Stored items:
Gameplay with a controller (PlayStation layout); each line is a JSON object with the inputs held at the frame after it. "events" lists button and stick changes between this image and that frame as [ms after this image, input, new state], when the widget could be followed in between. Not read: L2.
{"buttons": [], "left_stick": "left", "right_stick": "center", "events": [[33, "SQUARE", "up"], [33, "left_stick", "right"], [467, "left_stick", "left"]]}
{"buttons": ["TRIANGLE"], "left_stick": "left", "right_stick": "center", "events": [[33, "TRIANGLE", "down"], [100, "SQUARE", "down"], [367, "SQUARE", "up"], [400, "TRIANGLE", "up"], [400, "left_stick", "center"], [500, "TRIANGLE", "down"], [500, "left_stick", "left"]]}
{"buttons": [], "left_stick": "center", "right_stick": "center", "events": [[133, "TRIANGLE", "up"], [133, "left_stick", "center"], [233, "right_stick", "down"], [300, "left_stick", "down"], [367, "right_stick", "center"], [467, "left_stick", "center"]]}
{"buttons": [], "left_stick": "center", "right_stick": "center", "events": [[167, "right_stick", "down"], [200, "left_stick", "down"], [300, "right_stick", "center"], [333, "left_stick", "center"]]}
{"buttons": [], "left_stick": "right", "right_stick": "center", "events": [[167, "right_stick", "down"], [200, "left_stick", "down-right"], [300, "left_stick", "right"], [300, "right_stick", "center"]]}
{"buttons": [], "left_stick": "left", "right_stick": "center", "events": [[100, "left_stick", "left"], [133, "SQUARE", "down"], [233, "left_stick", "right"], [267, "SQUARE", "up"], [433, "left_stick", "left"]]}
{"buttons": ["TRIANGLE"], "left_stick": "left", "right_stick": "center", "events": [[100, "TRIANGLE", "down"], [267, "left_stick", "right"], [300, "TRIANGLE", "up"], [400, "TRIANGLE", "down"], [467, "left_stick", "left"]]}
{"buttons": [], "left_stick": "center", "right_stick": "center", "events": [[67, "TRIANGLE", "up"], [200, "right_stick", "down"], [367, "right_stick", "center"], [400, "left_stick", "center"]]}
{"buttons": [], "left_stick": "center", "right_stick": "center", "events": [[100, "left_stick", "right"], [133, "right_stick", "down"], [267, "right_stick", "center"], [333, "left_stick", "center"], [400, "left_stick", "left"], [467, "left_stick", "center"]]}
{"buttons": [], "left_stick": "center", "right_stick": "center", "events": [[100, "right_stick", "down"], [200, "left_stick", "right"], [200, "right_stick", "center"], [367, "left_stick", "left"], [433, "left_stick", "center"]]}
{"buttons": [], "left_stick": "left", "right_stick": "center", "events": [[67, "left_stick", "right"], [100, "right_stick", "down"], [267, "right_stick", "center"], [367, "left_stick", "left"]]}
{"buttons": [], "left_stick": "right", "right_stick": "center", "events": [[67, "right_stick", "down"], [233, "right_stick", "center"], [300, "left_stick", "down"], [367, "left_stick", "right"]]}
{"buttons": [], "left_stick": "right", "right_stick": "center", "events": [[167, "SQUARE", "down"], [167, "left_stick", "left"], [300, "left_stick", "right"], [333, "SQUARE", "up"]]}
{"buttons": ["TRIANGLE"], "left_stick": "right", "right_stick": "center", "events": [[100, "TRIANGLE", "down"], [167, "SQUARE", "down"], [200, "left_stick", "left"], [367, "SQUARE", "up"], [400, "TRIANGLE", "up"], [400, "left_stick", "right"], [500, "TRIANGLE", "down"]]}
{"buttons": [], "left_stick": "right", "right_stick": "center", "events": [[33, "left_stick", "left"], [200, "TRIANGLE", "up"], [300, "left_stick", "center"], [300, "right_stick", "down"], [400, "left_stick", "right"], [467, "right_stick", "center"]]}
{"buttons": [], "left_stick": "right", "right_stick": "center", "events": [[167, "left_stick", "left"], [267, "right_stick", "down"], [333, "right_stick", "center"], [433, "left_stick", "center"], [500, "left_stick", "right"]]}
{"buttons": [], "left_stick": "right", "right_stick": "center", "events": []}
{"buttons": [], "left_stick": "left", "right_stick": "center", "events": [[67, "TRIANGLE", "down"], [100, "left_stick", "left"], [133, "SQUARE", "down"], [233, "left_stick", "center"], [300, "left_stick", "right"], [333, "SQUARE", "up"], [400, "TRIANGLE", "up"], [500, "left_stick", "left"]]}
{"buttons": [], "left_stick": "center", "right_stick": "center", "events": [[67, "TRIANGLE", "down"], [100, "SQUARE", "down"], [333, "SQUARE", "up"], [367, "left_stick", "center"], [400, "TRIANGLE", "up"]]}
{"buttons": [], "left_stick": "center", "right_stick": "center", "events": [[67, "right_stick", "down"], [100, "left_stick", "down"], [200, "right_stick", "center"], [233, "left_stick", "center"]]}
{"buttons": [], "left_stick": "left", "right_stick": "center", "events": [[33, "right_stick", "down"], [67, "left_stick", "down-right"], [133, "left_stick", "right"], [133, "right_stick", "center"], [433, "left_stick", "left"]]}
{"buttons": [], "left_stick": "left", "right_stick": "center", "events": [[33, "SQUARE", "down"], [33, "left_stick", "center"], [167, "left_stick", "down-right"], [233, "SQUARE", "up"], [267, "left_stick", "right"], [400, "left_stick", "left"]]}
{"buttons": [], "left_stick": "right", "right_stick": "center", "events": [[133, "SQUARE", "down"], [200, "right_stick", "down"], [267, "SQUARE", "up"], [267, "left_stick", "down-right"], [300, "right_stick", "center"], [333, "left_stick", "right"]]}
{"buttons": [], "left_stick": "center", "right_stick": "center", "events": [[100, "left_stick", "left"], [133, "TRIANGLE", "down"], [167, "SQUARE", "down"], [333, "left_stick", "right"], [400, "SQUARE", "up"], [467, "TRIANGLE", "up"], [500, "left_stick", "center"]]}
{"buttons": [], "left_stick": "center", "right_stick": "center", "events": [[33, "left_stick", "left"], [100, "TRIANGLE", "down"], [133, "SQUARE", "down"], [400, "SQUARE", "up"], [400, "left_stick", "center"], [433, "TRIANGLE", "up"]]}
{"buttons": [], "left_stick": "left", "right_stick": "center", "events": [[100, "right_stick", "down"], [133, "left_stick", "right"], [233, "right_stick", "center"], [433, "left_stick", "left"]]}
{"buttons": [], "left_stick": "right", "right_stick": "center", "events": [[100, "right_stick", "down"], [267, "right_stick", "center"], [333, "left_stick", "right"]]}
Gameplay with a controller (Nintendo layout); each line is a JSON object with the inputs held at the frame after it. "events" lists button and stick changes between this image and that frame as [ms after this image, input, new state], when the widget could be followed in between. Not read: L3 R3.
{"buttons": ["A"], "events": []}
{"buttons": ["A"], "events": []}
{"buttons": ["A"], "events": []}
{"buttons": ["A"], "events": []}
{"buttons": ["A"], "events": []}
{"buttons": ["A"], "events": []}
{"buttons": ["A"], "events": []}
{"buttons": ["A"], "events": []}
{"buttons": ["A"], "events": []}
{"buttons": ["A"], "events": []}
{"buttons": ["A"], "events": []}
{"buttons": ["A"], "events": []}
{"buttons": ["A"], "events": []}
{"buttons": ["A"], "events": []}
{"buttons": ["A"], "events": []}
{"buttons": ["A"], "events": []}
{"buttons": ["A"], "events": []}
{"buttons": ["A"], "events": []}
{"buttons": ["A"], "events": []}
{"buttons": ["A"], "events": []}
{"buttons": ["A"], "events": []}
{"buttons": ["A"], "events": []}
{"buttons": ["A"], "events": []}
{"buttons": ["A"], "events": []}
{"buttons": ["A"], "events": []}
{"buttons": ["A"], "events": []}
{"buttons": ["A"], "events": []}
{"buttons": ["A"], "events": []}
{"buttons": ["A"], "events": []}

== Task details ==
Complete, exact output of the records is expected.

== Exercise output ==
Gameplay with a controller (PlayStation layout); each line is a JSON object with the inputs held at the frame after it. "events" lists button and stick changes between this image and that frame as [ms after this image, input, new state], when the widget could be followed in between. Not read: L2.
{"buttons": [], "left_stick": "left", "right_stick": "center", "events": [[33, "SQUARE", "up"], [33, "left_stick", "right"], [467, "left_stick", "left"]]}
{"buttons": ["TRIANGLE"], "left_stick": "left", "right_stick": "center", "events": [[33, "TRIANGLE", "down"], [100, "SQUARE", "down"], [367, "SQUARE", "up"], [400, "TRIANGLE", "up"], [400, "left_stick", "center"], [500, "TRIANGLE", "down"], [500, "left_stick", "left"]]}
{"buttons": [], "left_stick": "center", "right_stick": "center", "events": [[133, "TRIANGLE", "up"], [133, "left_stick", "center"], [233, "right_stick", "down"], [300, "left_stick", "down"], [367, "right_stick", "center"], [467, "left_stick", "center"]]}
{"buttons": [], "left_stick": "center", "right_stick": "center", "events": [[167, "right_stick", "down"], [200, "left_stick", "down"], [300, "right_stick", "center"], [333, "left_stick", "center"]]}
{"buttons": [], "left_stick": "right", "right_stick": "center", "events": [[167, "right_stick", "down"], [200, "left_stick", "down-right"], [300, "left_stick", "right"], [300, "right_stick", "center"]]}
{"buttons": [], "left_stick": "left", "right_stick": "center", "events": [[100, "left_stick", "left"], [133, "SQUARE", "down"], [233, "left_stick", "right"], [267, "SQUARE", "up"], [433, "left_stick", "left"]]}
{"buttons": ["TRIANGLE"], "left_stick": "left", "right_stick": "center", "events": [[100, "TRIANGLE", "down"], [267, "left_stick", "right"], [300, "TRIANGLE", "up"], [400, "TRIANGLE", "down"], [467, "left_stick", "left"]]}
{"buttons": [], "left_stick": "center", "right_stick": "center", "events": [[67, "TRIANGLE", "up"], [200, "right_stick", "down"], [367, "right_stick", "center"], [400, "left_stick", "center"]]}
{"buttons": [], "left_stick": "center", "right_stick": "center", "events": [[100, "left_stick", "right"], [133, "right_stick", "down"], [267, "right_stick", "center"], [333, "left_stick", "center"], [400, "left_stick", "left"], [467, "left_stick", "center"]]}
{"buttons": [], "left_stick": "center", "right_stick": "center", "events": [[100, "right_stick", "down"], [200, "left_stick", "right"], [200, "right_stick", "center"], [367, "left_stick", "left"], [433, "left_stick", "center"]]}
{"buttons": [], "left_stick": "left", "right_stick": "center", "events": [[67, "left_stick", "right"], [100, "right_stick", "down"], [267, "right_stick", "center"], [367, "left_stick", "left"]]}
{"buttons": [], "left_stick": "right", "right_stick": "center", "events": [[67, "right_stick", "down"], [233, "right_stick", "center"], [300, "left_stick", "down"], [367, "left_stick", "right"]]}
{"buttons": [], "left_stick": "right", "right_stick": "center", "events": [[167, "SQUARE", "down"], [167, "left_stick", "left"], [300, "left_stick", "right"], [333, "SQUARE", "up"]]}
{"buttons": ["TRIANGLE"], "left_stick": "right", "right_stick": "center", "events": [[100, "TRIANGLE", "down"], [167, "SQUARE", "down"], [200, "left_stick", "left"], [367, "SQUARE", "up"], [400, "TRIANGLE", "up"], [400, "left_stick", "right"], [500, "TRIANGLE", "down"]]}
{"buttons": [], "left_stick": "right", "right_stick": "center", "events": [[33, "left_stick", "left"], [200, "TRIANGLE", "up"], [300, "left_stick", "center"], [300, "right_stick", "down"], [400, "left_stick", "right"], [467, "right_stick", "center"]]}
{"buttons": [], "left_stick": "right", "right_stick": "center", "events": [[167, "left_stick", "left"], [267, "right_stick", "down"], [333, "right_stick", "center"], [433, "left_stick", "center"], [500, "left_stick", "right"]]}
{"buttons": [], "left_stick": "right", "right_stick": "center", "events": []}
{"buttons": [], "left_stick": "left", "right_stick": "center", "events": [[67, "TRIANGLE", "down"], [100, "left_stick", "left"], [133, "SQUARE", "down"], [233, "left_stick", "center"], [300, "left_stick", "right"], [333, "SQUARE", "up"], [400, "TRIANGLE", "up"], [500, "left_stick", "left"]]}
{"buttons": [], "left_stick": "center", "right_stick": "center", "events": [[67, "TRIANGLE", "down"], [100, "SQUARE", "down"], [333, "SQUARE", "up"], [367, "left_stick", "center"], [400, "TRIANGLE", "up"]]}
{"buttons": [], "left_stick": "center", "right_stick": "center", "events": [[67, "right_stick", "down"], [100, "left_stick", "down"], [200, "right_stick", "center"], [233, "left_stick", "center"]]}
{"buttons": [], "left_stick": "left", "right_stick": "center", "events": [[33, "right_stick", "down"], [67, "left_stick", "down-right"], [133, "left_stick", "right"], [133, "right_stick", "center"], [433, "left_stick", "left"]]}
{"buttons": [], "left_stick": "left", "right_stick": "center", "events": [[33, "SQUARE", "down"], [33, "left_stick", "center"], [167, "left_stick", "down-right"], [233, "SQUARE", "up"], [267, "left_stick", "right"], [400, "left_stick", "left"]]}
{"buttons": [], "left_stick": "right", "right_stick": "center", "events": [[133, "SQUARE", "down"], [200, "right_stick", "down"], [267, "SQUARE", "up"], [267, "left_stick", "down-right"], [300, "right_stick", "center"], [333, "left_stick", "right"]]}
{"buttons": [], "left_stick": "center", "right_stick": "center", "events": [[100, "left_stick", "left"], [133, "TRIANGLE", "down"], [167, "SQUARE", "down"], [333, "left_stick", "right"], [400, "SQUARE", "up"], [467, "TRIANGLE", "up"], [500, "left_stick", "center"]]}
{"buttons": [], "left_stick": "center", "right_stick": "center", "events": [[33, "left_stick", "left"], [100, "TRIANGLE", "down"], [133, "SQUARE", "down"], [400, "SQUARE", "up"], [400, "left_stick", "center"], [433, "TRIANGLE", "up"]]}
{"buttons": [], "left_stick": "left", "right_stick": "center", "events": [[100, "right_stick", "down"], [133, "left_stick", "right"], [233, "right_stick", "center"], [433, "left_stick", "left"]]}
{"buttons": [], "left_stick": "right", "right_stick": "center", "events": [[100, "right_stick", "down"], [267, "right_stick", "center"], [333, "left_stick", "right"]]}
Gameplay with a controller (Nintendo layout); each line is a JSON object with the inputs held at the frame after it. "events" lists button and stick changes between this image and that frame as [ms after this image, input, new state], when the widget could be followed in between. Not read: L3 R3.
{"buttons": ["A"], "events": []}
{"buttons": ["A"], "events": []}
{"buttons": ["A"], "events": []}
{"buttons": ["A"], "events": []}
{"buttons": ["A"], "events": []}
{"buttons": ["A"], "events": []}
{"buttons": ["A"], "events": []}
{"buttons": ["A"], "events": []}
{"buttons": ["A"], "events": []}
{"buttons": ["A"], "events": []}
{"buttons": ["A"], "events": []}
{"buttons": ["A"], "events": []}
{"buttons": ["A"], "events": []}
{"buttons": ["A"], "events": []}
{"buttons": ["A"], "events": []}
{"buttons": ["A"], "events": []}
{"buttons": ["A"], "events": []}
{"buttons": ["A"], "events": []}
{"buttons": ["A"], "events": []}
{"buttons": ["A"], "events": []}
{"buttons": ["A"], "events": []}
{"buttons": ["A"], "events": []}
{"buttons": ["A"], "events": []}
{"buttons": ["A"], "events": []}
{"buttons": ["A"], "events": []}
{"buttons": ["A"], "events": []}
{"buttons": ["A"], "events": []}
{"buttons": ["A"], "events": []}
{"buttons": ["A"], "events": []}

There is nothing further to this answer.